Thales-owned Imperva has since disclosed that it has seen active exploits attempting to exploit CVE-2026-45247 by using PHP payloads sent via malicious HTTP requests.
“The viewed payloads contain base64-encoded serialized objects designed to trigger PHP Object Deserialization and achieve remote code execution via commonly abused gadget chains,” the company said. “The payloads attempt to invoke functions such as system() and current() to issue arbitrary commands to the underlying server. In several noted cases, attackers used test commands designed to ensure successful code execution.”

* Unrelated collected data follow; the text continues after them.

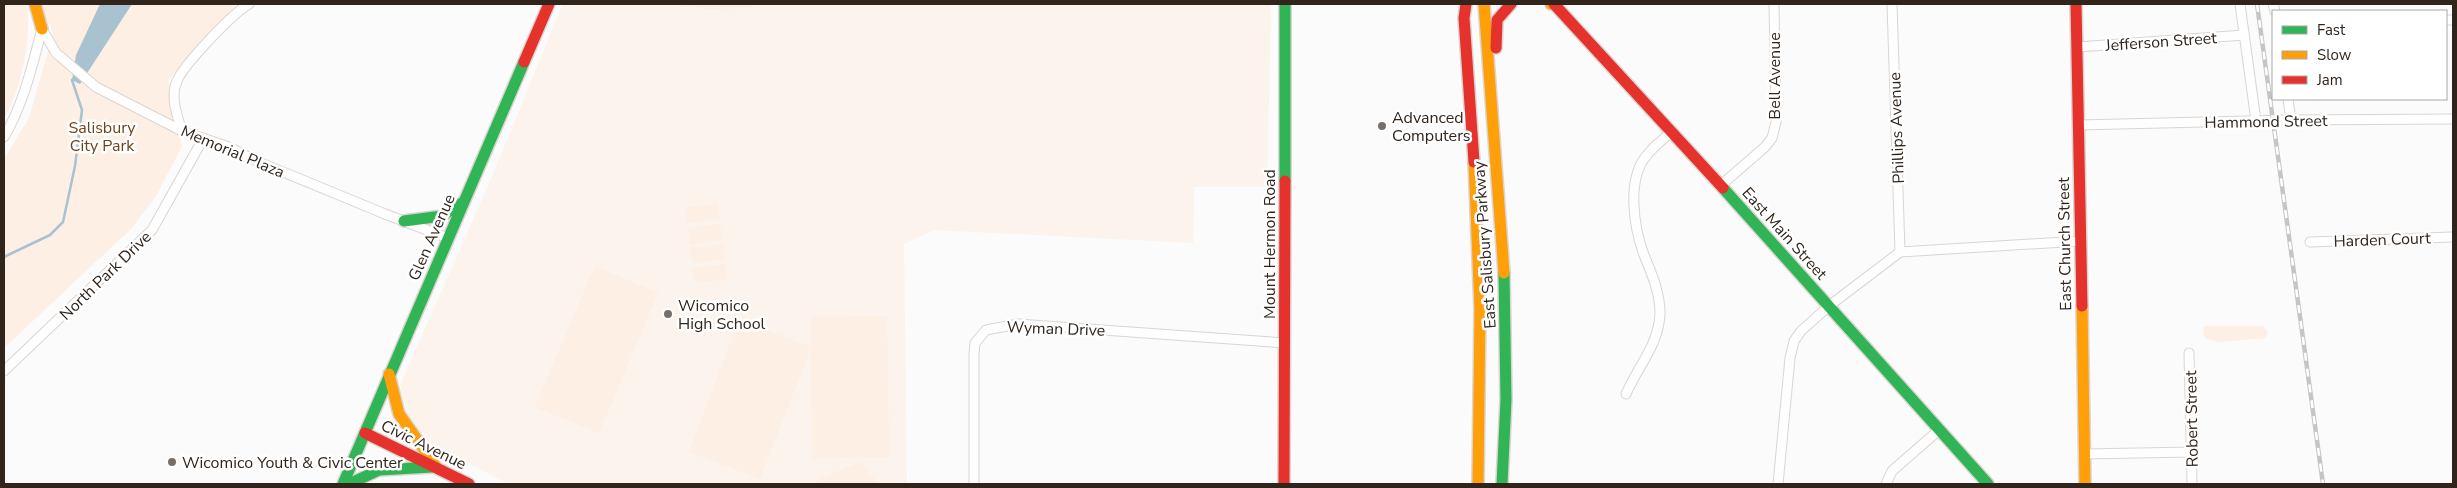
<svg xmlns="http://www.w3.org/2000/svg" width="2457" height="488" viewBox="0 0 2457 488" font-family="'Nunito Sans',sans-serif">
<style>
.built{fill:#fbf3ec}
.green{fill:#fdefe4}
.water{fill:#a9c2d0}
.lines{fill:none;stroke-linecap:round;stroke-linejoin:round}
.stream{stroke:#a9c2d0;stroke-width:2.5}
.street-casing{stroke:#dbd5d1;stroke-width:11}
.fast-casing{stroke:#dbd5d1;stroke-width:14}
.slow-casing{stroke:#dbd5d1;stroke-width:14}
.jam-casing{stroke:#dbd5d1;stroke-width:14}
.street{stroke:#fefefe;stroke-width:9}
.fast{stroke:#30b455;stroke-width:11}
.slow{stroke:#ff9f0a;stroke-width:11}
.jam{stroke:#e5322d;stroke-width:11}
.rail-casing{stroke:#c6c5c5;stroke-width:4.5}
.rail{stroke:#fff;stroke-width:2.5;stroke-dasharray:8;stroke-linecap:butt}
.poi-dot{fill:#776f69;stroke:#fff;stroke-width:2}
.labels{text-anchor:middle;stroke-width:5;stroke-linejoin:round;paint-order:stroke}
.street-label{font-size:16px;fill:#30241b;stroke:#fff}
.poi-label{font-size:16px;fill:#30241b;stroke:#fff;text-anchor:start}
.park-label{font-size:16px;fill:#6d421c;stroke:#fff}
</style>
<rect width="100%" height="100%" fill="#fbfbfb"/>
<polygon class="built" points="563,4 1271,4 1267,187 1194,187 1193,243 934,230 904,244 907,484 509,484 430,444 408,417 400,385 491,179"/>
<g class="green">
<path d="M4,4H27C31,45 22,83 4,119Z"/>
<polygon points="41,4 239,4 168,80 182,146 156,196 132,228 4,348 4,159 29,118 53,34"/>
<polygon points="670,4 753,4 753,8 706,9"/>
<polygon points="718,204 719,219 687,223 685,208"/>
<polygon points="720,224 722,240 690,244 688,228"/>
<polygon points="723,244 725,259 692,263 690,248"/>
<polygon points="725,264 727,279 695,283 693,268"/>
<polygon points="595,266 658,293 599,433 535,407"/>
<polygon points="887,316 889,457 812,458 811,348 760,479 689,452 739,320 811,347 811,317"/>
<polygon points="2204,326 2262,326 2268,331 2266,338 2220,342 2207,339 2203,334"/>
<polygon points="860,462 878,484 814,484 821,478"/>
</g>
<polygon class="water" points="100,4 132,4 80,84 72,80 76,55"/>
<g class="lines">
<polyline class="stream" points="4,257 50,235 63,222 75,166 82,110 72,80"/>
<g class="street-casing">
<g id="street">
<polyline points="1892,4 1900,252"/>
<polyline points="2240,4 2256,121"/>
<polyline points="2273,4 2275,11"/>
<polyline points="2446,20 2453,20"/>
<polyline points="42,29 56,53 96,87 182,131 229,147 254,160 385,214 448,238"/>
<polyline points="2078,47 2244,35"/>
<polyline points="2288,99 2291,120"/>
<polyline points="2078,125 2291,120 2453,119"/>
<path d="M182,131C177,116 170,96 177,81C184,64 233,13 249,4"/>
<path d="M4,137C24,103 32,66 42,29"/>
<polyline points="1720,186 1765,147 1772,138 1776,122 1774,4"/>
<polyline points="2310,242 2453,237"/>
<polyline points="2189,353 2192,484"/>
<polyline points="4,371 152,230 203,139"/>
<path d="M1626,394C1638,366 1659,345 1660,313C1660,293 1652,274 1644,255C1634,228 1626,179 1647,155C1654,146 1664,139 1672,131"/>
<polyline points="2084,454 2192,452"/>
<polyline points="974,484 974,354 975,343 986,330 1018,324 1285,343"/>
<polyline points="1778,484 1790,358 1794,341 1801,331 1829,306 1900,252 2081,241"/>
<polyline points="1886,484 1892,471 1939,430"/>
</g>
</g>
<g class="fast-casing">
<g id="fast">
<polyline points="1285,181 1285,4"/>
<polyline points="1723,188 1988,484"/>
<polyline points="404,221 442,216 462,203"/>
<polyline points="343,484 524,62"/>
<polyline points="349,484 379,470 432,467"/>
<polyline points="1502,484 1506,400 1504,273"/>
</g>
</g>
<g class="slow-casing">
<g id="slow">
<polyline points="35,4 42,29"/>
<polyline points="1484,4 1504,273"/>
<polyline points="1551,4 1555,4"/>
<polyline points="1474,162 1480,309 1478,484"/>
<polyline points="2082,306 2085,484"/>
<polyline points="389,374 399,414 435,465"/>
</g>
</g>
<g class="jam-casing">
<g id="jam">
<polyline points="1466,4 1464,18 1474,162"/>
<polyline points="1554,4 1723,188"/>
<polyline points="2076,4 2082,306"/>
<polyline points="1496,48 1497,20 1511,4"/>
<polyline points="524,62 549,4"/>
<polyline points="365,433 469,484"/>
<polyline points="1284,484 1285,181"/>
</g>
</g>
<use href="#street" class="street"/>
<use href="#fast" class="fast"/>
<use href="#slow" class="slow"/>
<use href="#jam" class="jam"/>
<g class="rail-casing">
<polyline id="rail" points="2257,4 2323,484"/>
</g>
<use href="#rail" class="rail"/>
</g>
<g class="poi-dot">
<circle cx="1382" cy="126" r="5"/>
<circle cx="668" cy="314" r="5"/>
<circle cx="172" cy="462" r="5"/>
</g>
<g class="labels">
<g class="street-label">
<text transform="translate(2161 41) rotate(-4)" y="6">Jefferson Street</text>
<text transform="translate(1774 76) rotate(-90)" y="6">Bell Avenue</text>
<text transform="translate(2266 121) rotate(-1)" y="6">Hammond Street</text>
<text transform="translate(1896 128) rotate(-92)" y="6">Phillips Avenue</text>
<text transform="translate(233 151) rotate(23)" y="6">Memorial Plaza</text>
<text transform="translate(1785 233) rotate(48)" y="6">East Main Street</text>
<text transform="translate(431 237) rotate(-66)" y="6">Glen Avenue</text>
<text transform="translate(2382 239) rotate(-2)" y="6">Harden Court</text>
<text transform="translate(1269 244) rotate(-90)" y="6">Mount Hermon Road</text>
<text transform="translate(2064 244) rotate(-91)" y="6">East Church Street</text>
<text transform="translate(1484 245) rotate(-94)" y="6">East Salisbury Parkway</text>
<text transform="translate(105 275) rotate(-44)" y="6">North Park Drive</text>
<text transform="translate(1056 328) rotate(2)" y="6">Wyman Drive</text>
<text transform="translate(2191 419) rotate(-91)" y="6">Robert Street</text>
<text transform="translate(424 444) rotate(26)" y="6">Civic Avenue</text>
</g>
<g class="poi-label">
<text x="1392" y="123">Advanced<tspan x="1392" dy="18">Computers</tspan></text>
<text x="678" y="311">Wicomico<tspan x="678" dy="18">High School</tspan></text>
<text x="182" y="468">Wicomico Youth &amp; Civic Center</text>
</g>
<g class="park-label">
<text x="102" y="133">Salisbury<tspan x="102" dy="18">City Park</tspan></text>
</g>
</g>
<rect width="2457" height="488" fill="none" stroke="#30241b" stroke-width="10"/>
<rect x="2272" y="10" width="175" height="90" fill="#ffffff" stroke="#aca7a4"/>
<rect x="2282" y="26" width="25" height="8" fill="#30b455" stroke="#aca7a4"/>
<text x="2317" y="35" font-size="15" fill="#30241b">Fast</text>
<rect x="2282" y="51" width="25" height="8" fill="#ff9f0a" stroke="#aca7a4"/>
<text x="2317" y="60" font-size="15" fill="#30241b">Slow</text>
<rect x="2282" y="76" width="25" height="8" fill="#e5322d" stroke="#aca7a4"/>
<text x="2317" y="85" font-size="15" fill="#30241b">Jam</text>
</svg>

The task specifically identified gaming and business sites, with the US, UK, France, and Australia emerging as the most targeted countries. It is currently unknown who is carrying out the exploit attempts, although the ultimate goal appears to be to mark Magento vulnerabilities and ensure that remote code execution is possible.
Due to the active exploit, the agencies of the Federal Civilian Executive Branch (FCEB) were instructed to apply a fix by June 6, 2026. To detect possible exploit attempts, site owners are advised to check for storefront requests that contain a CacheWarmer cookie whose value contains the tag “CacheWarmer:” followed by Base64-encode.
“Compiled PHP objects are base64-encoded to values starting with Tz, Qz or YT, so a CacheWarmer cookie value like CacheWarmer:(Tz|Qz|YT) is a strong indicator of an exploit attempt,” Sansec added.